# Exercise details:
Return nothing but the lines from the one with "left front paw: (818, 1030)" through the one with "right back paw: (525, 404)" in the data below, word for word and without pictures.

# Available data:
□ □ □ □ □ □ □

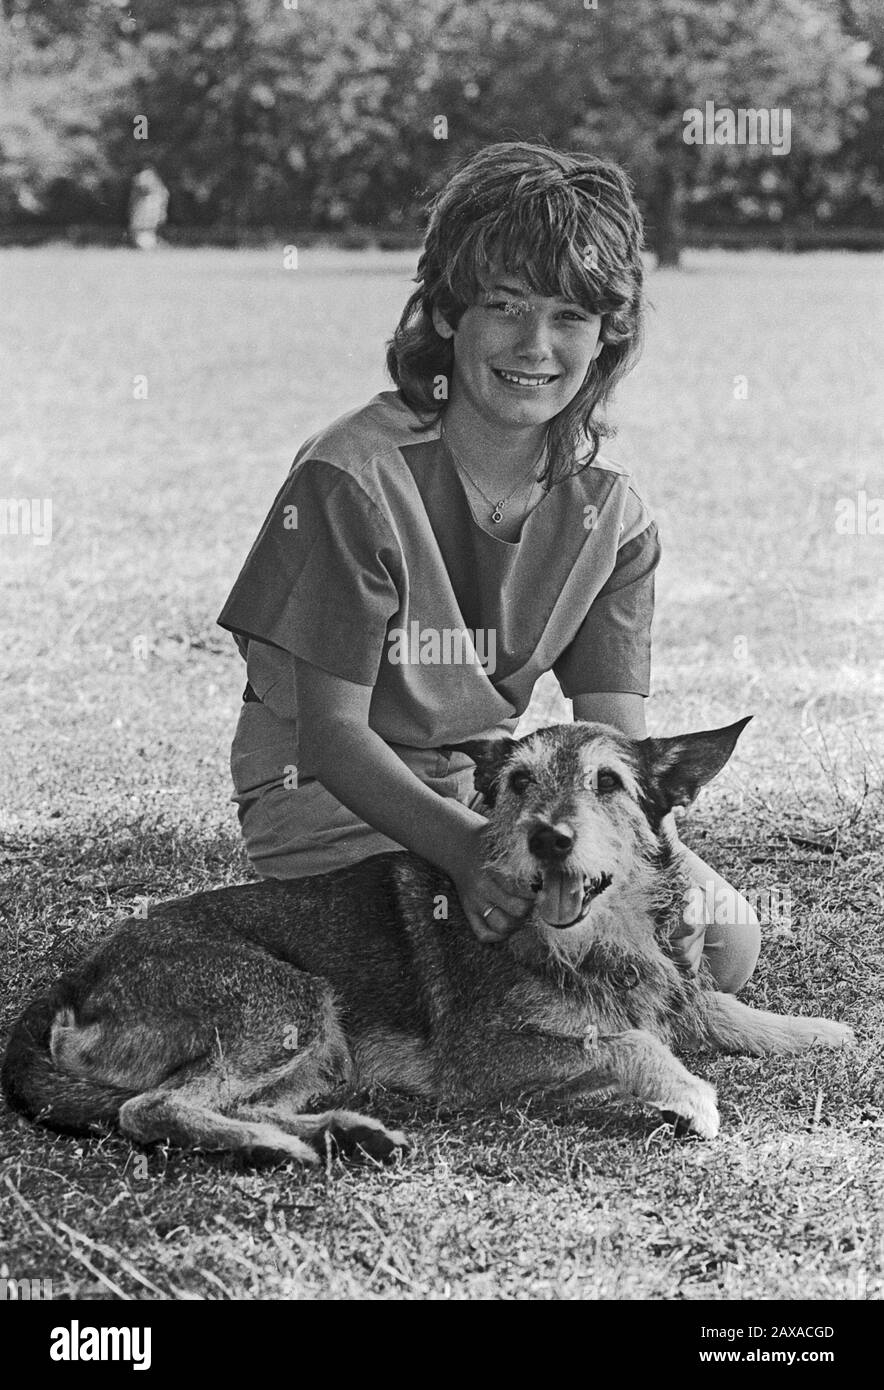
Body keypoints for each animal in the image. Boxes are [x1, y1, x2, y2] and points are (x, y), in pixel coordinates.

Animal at [1, 717, 856, 1162]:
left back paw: (344, 1132)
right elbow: (630, 1043)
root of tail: (79, 973)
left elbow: (712, 1006)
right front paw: (687, 1094)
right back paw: (279, 1148)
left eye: (608, 784)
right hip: (286, 1002)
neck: (595, 938)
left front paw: (818, 1030)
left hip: (322, 1049)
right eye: (518, 783)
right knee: (148, 1108)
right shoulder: (481, 1062)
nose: (548, 839)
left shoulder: (668, 986)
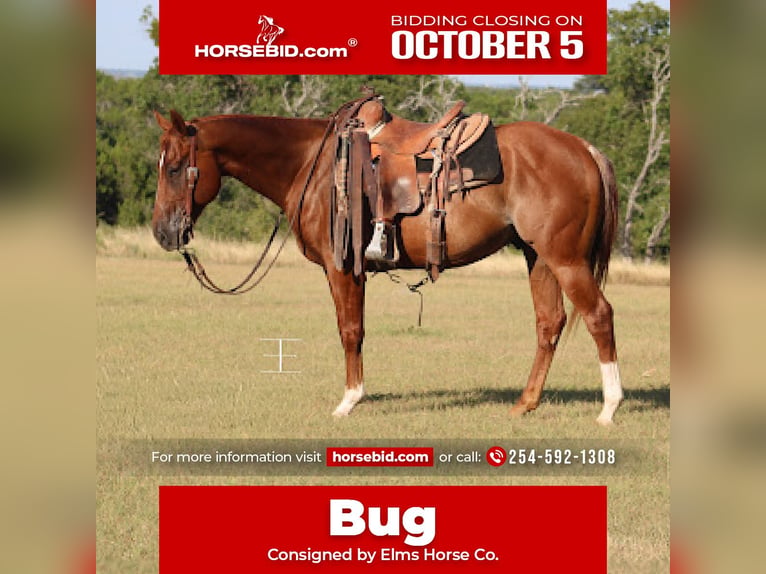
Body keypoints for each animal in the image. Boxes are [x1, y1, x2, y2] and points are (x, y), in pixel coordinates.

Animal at [151, 94, 623, 425]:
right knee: (549, 322)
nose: (163, 232)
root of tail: (585, 149)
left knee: (599, 315)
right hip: (538, 256)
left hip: (566, 259)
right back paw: (525, 404)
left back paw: (609, 408)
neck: (311, 166)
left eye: (174, 168)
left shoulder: (343, 268)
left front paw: (349, 400)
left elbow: (350, 330)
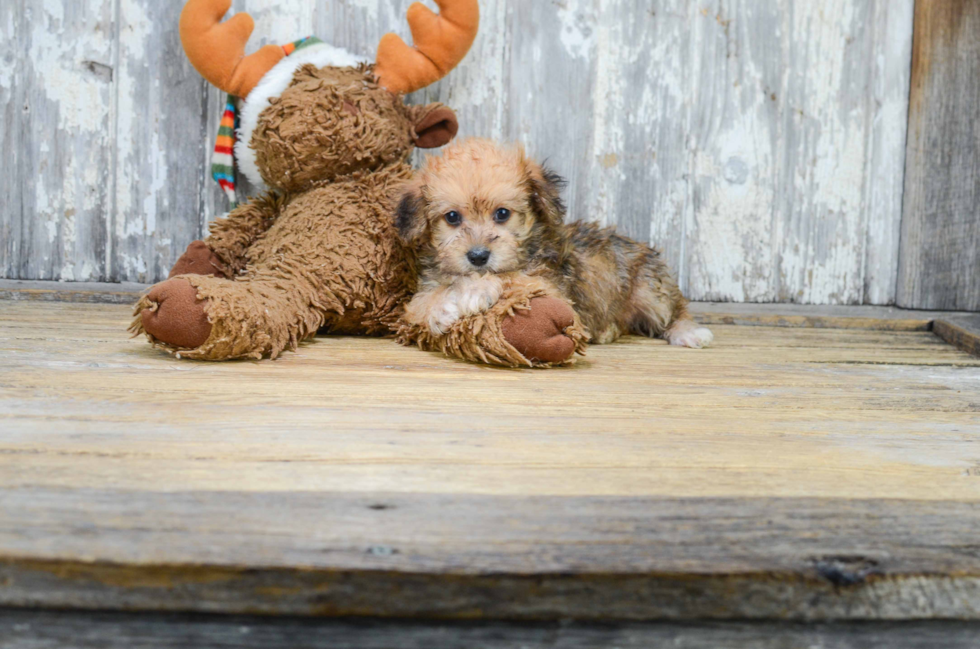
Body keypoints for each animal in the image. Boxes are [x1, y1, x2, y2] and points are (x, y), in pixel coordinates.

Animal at [392, 139, 712, 356]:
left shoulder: (551, 287)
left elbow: (512, 277)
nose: (478, 256)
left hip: (651, 289)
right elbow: (418, 304)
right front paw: (444, 306)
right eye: (452, 217)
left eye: (502, 214)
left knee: (676, 309)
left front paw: (476, 289)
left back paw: (689, 332)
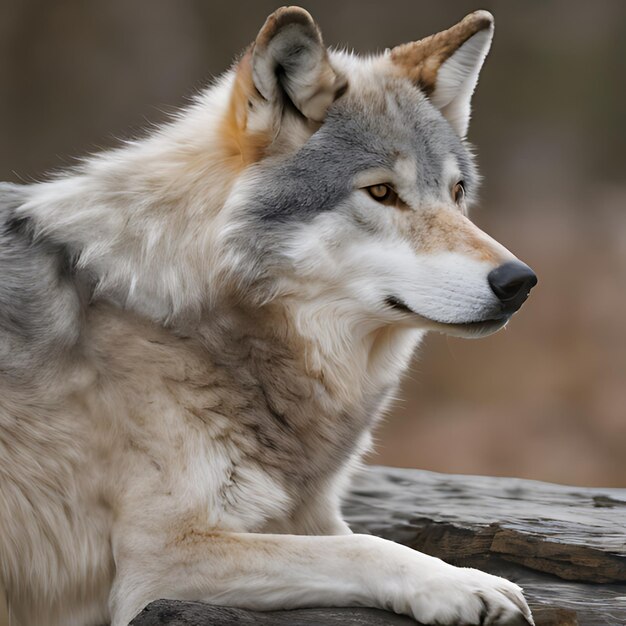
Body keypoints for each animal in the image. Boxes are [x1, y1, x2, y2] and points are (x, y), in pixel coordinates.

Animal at [0, 6, 536, 624]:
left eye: (457, 191)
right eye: (381, 192)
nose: (518, 281)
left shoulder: (311, 514)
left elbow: (370, 538)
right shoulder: (162, 560)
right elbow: (366, 547)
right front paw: (462, 585)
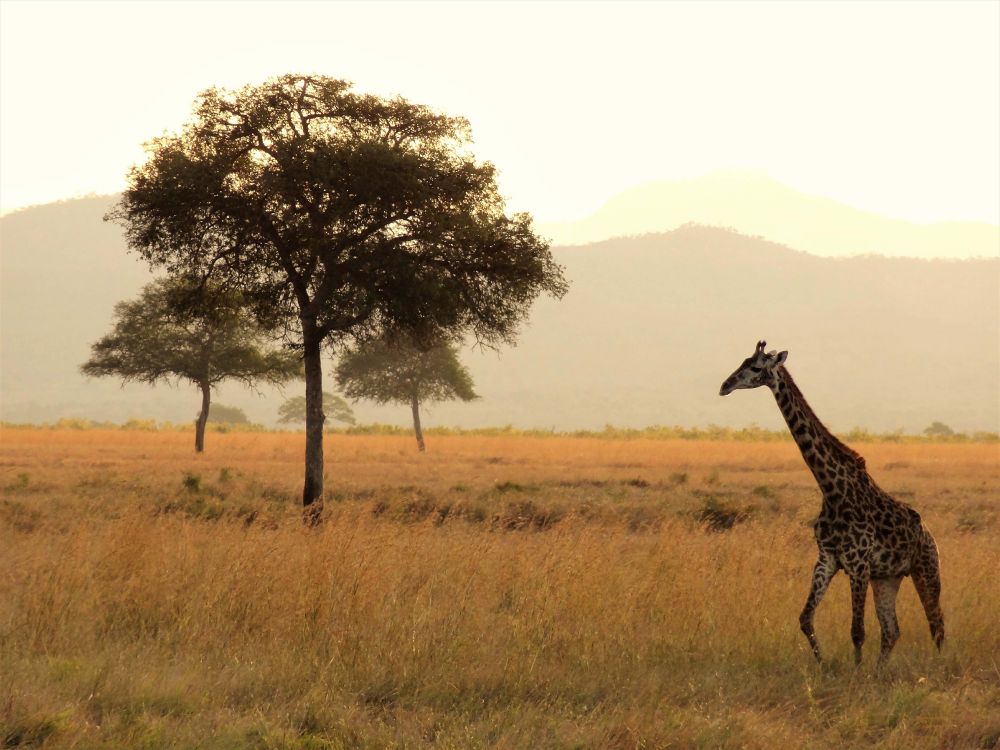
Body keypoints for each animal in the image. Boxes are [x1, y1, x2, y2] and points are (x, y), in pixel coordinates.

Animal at [719, 341, 944, 665]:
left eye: (756, 367)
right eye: (742, 361)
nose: (725, 386)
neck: (832, 490)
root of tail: (929, 533)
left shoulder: (858, 565)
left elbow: (857, 631)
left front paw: (856, 670)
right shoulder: (827, 559)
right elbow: (805, 619)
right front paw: (824, 665)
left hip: (926, 569)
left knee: (936, 624)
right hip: (887, 578)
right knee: (892, 630)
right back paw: (880, 670)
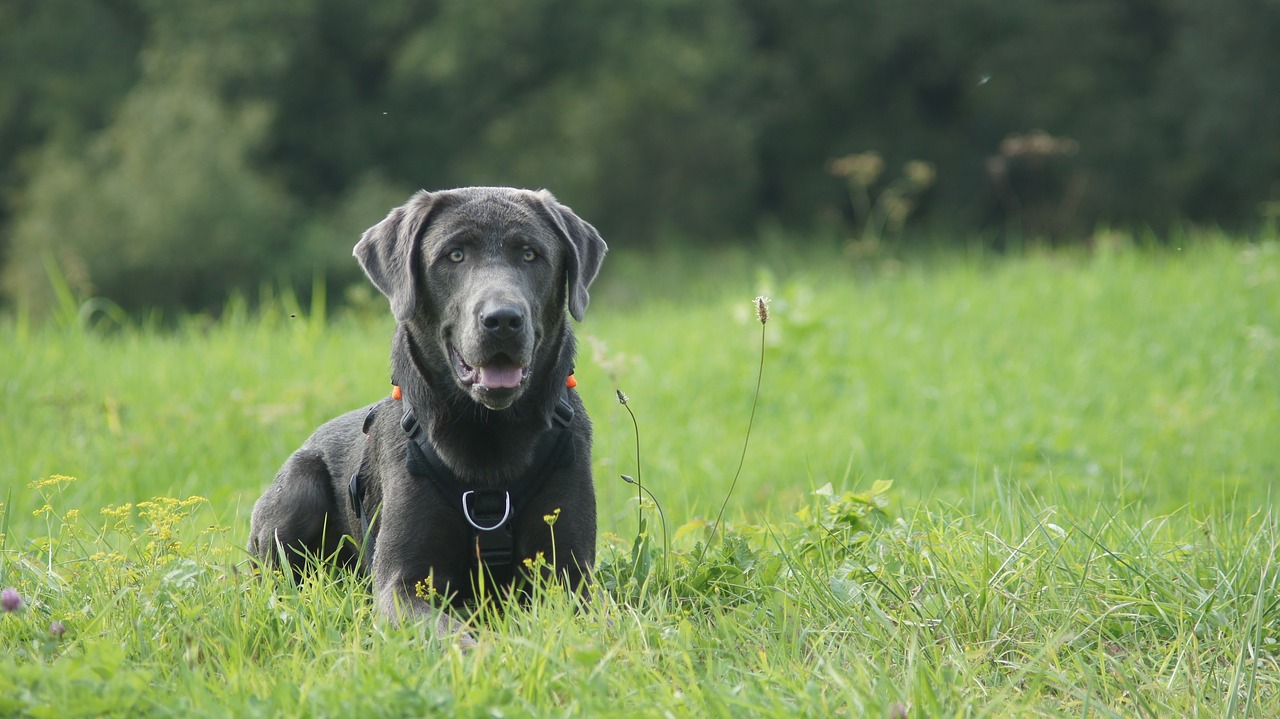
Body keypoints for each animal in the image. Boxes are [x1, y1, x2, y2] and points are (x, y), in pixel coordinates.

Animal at [252, 184, 611, 644]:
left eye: (530, 254)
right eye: (454, 255)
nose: (502, 319)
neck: (490, 435)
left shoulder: (572, 574)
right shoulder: (402, 582)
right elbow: (452, 633)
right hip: (298, 489)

□ □ □ □ □ □ □

# Reply to the exercise:
left front paw: (818, 1030)
left hip: (322, 1049)
right eye: (518, 783)
right knee: (148, 1108)
right shoulder: (481, 1062)
nose: (548, 839)
left shoulder: (668, 986)
Body keypoints for each animal in the image. Boxes are [x1, y1, x2, y2] and points are (x, y), in pixel coordinates.

Animal at [151, 94, 623, 425]:
right knee: (549, 322)
nose: (163, 232)
root of tail: (585, 149)
left knee: (599, 315)
right hip: (538, 256)
left hip: (566, 259)
right back paw: (525, 404)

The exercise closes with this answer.